Leonard Cohen wrote that “there is a crack in everything, that’s how the light gets in.” When everything else has been taken from a person, is that light that keeps us human something as simple as a memory of our past?

BIO

Vanessa Goodman is a Vancouver-based dance artist who is Artistic Director of Action at a Distance Dance Society, is Co-Artistic Director of The Contingency Plan dance collective and is an artistic associate with Small Stage. She received her early training in Toronto from Canadian Children’s Dance Theatre, PBJ Dance Projects and Etobicoke School for the Arts. Vanessa holds a BFA from Simon Fraser University and continues her training locally and abroad, including intensives with the Batsheva Dance Company in Israel and the Hofesh Schechter Company in England. Vanessa was the recipient of the 2013 Iris Garland Emerging Choreographer Award from the Scotiabank Dance Centre.

Photo by Ben Didier.

Photo by Ben Didier.

PERFORMANCE SYNOPSIS

In a broad sense the title of this solo is a reference to the body as the container of identity and the cultural past it inherits.

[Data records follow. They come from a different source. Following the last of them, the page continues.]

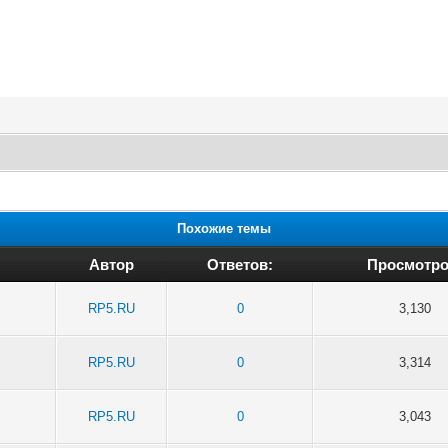
Похожие темы
Автор
Ответов:
Просмотро
RP5.RU
0
3,130
RP5.RU
0
3,314
RP5.RU
0
3,043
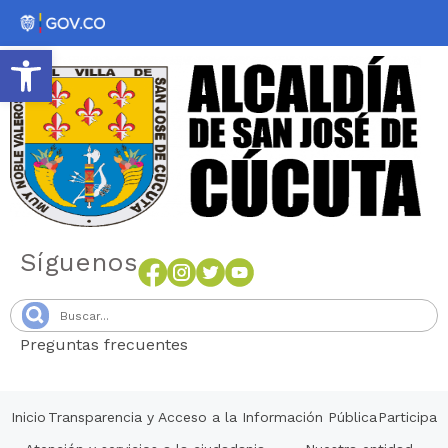
Abrir barra de herramientas
Síguenos
Preguntas frecuentes
Senang4D
Inicio
Transparencia y Acceso a la Información Pública
Participa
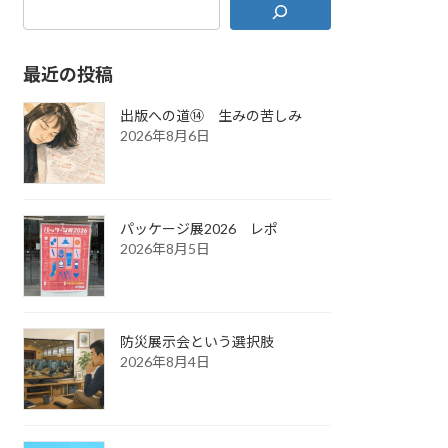
最近の投稿
出版への道⑭ 生みの苦しみ
2026年8月6日
パッケージ展2026 レポ
2026年8月5日
防災展示会という選択肢
2026年8月4日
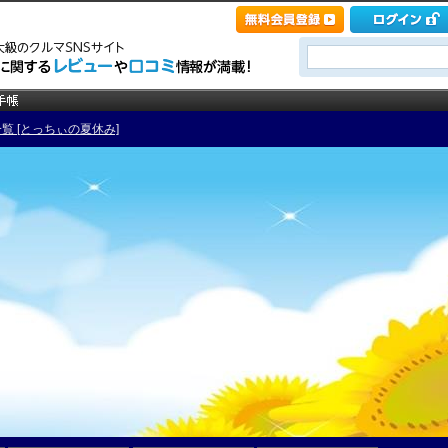
覧 [とっちぃの夏休み]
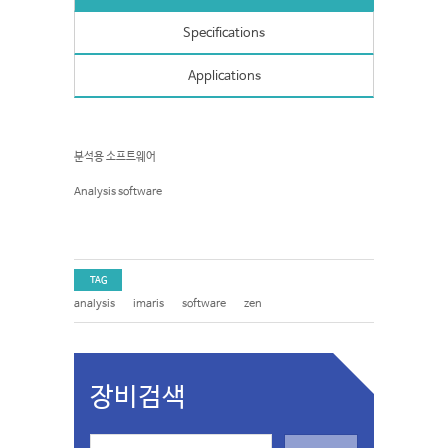
Specifications
Applications
분석용 소프트웨어
Analysis software
TAG
analysis
imaris
software
zen
장비검색
S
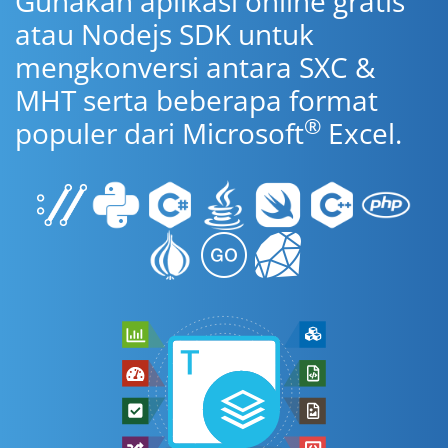
Gunakan aplikasi online gratis
atau Nodejs SDK untuk
mengkonversi antara SXC &
MHT serta beberapa format
®
populer dari Microsoft
Excel.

Most cultures throughout history have experienced life on either side of oppression at some point, and that collective history informs a muddy fabric of guilt and victimhood that exists as part of the human condition. Beyond this, there is also a more literal meaning which can be clearly discerned through the movement where the container represents an actual lack of freedom. How the mind and body copes with incarceration, especially in unjust cases, is fascinating to examine. What parts of ones self can be retained under these circumstances?